ABSTRACT

This book is about Byzantine art and the European Renaissance. The final phase of the long artistic tradition of the Byzantine Empire and the early stages of what is called post-Byzantine art (Greek Orthodox art produced after the fall of Constantinople in 1453) coincide chronologically with the period of western art history known as the Renaissance. In the sixteenth century Giorgio Vasari, in his Lives of the most excellent painters, sculptors, and architects (first edition 1550, second 1568), defined the Renaissance as a revival of the art of classical antiquity that took place in Italy between the late thirteenth and the middle of the sixteenth centuries.1 In particular, he set this revival against the background of the maniera greca of medieval art – a supposed degeneration of the art of antiquity which Italian artists sought to break away from.2 Art historians have questioned or even contradicted many points of Vasari’s description, but his condemnation of the ‘Greek manner’ still casts a spell over our interpretation of this historical era.
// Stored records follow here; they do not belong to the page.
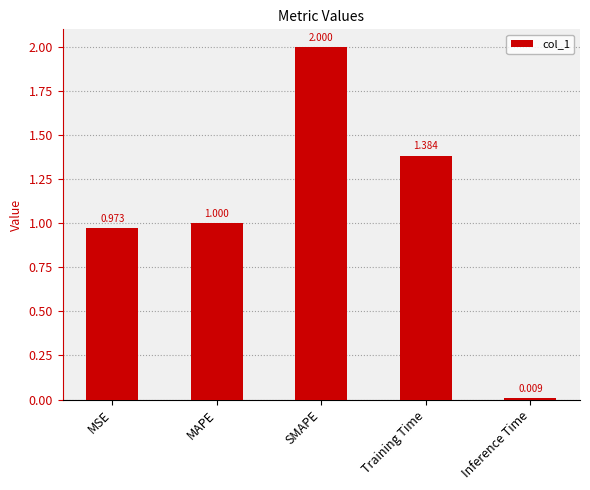

The value at SMAPE is 2.0. True or false?

True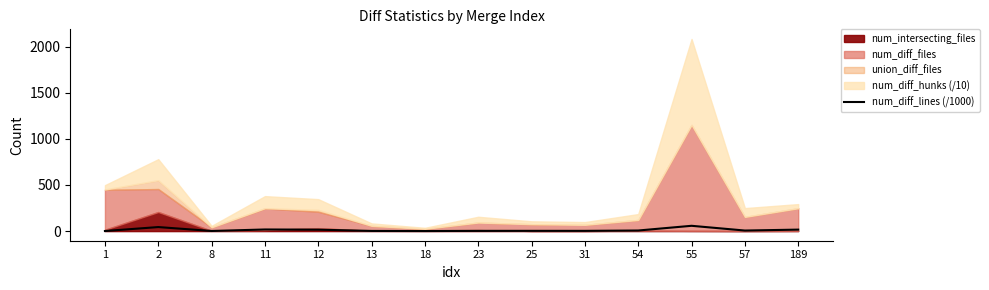

How many interior local peaks (higher than both neighbors) does the data have?

4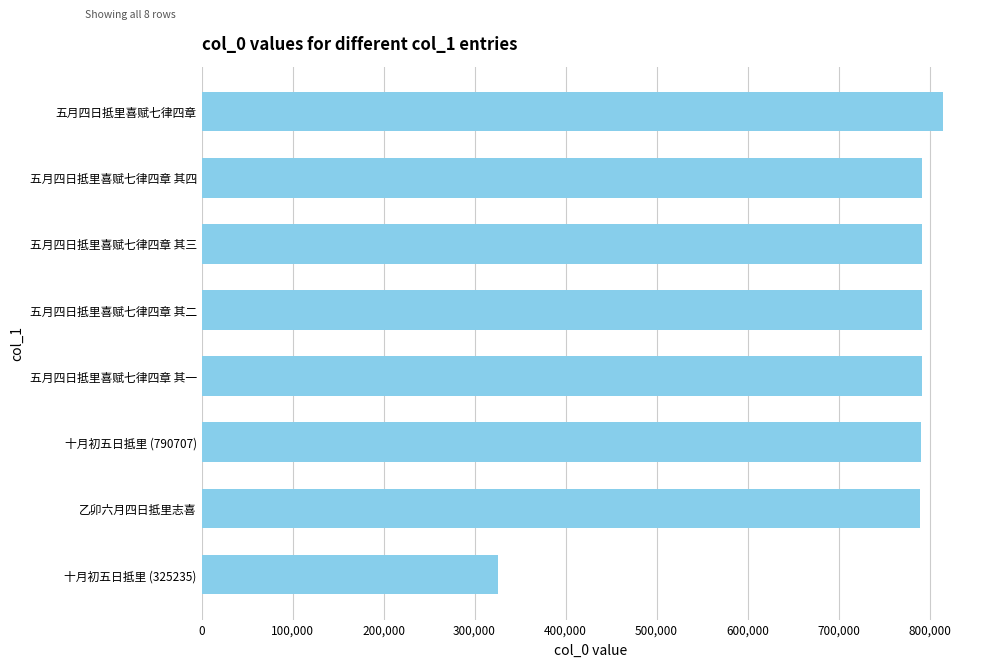

What is the smallest value displayed?

325235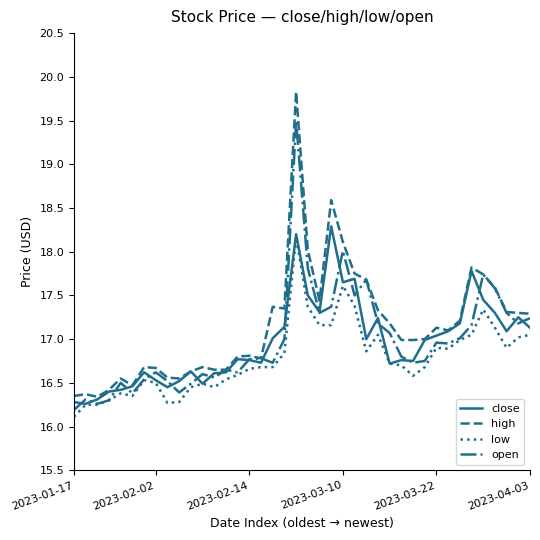

Which series has the largest range (max minus min)?

high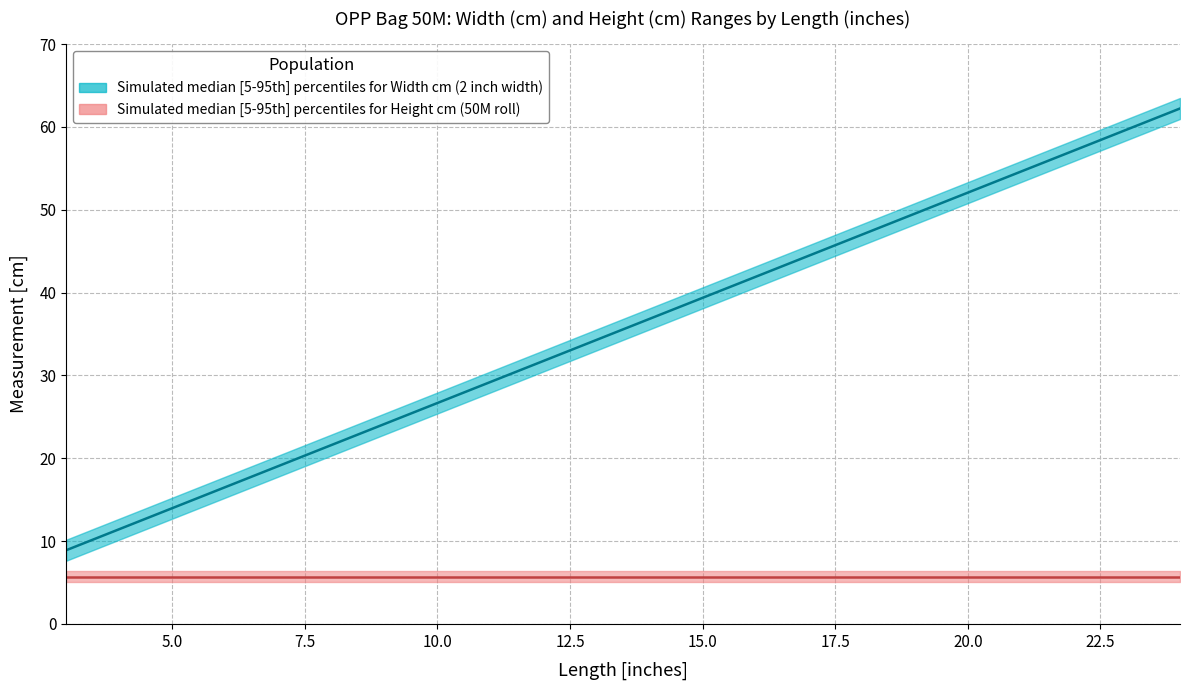

At 9, list the series in order from smallest to largest.

height_lower, height_median, height_upper, width_cm_lower, width_cm_median, width_cm_upper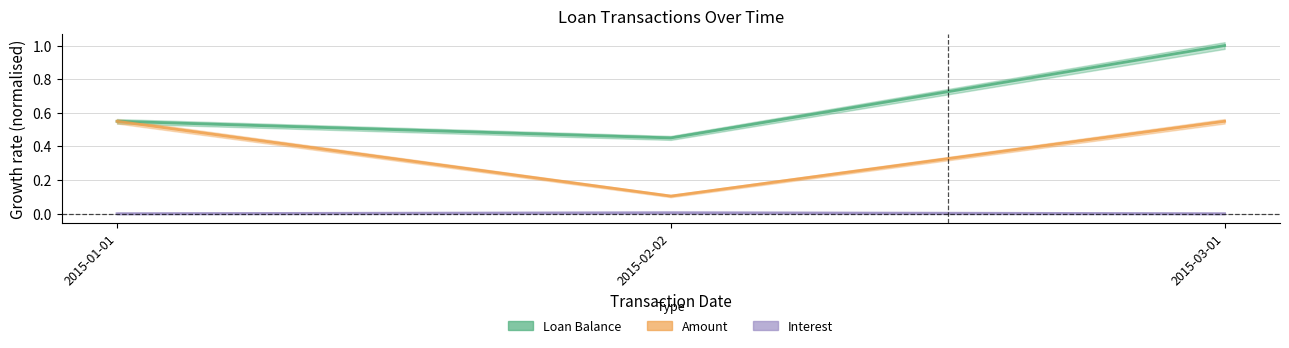

What is the highest value of the Amount series?

0.5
Similarly, historians of Byzantine art have claimed that until the fall of Constantinople, the Greek Orthodox community was largely hostile towards Latin Christianity and rejected western artistic influences even on the island of Crete, which had passed from Byzantium to Venice shortly after the Fourth Crusade (1204) and was a region where Latin and Greek Orthodox populations were in close contact for a long period of time.3 Hence, late and post-Byzantine art and western Renaissance art have largely been studied as two separate phenomena with hardly any effect on one another.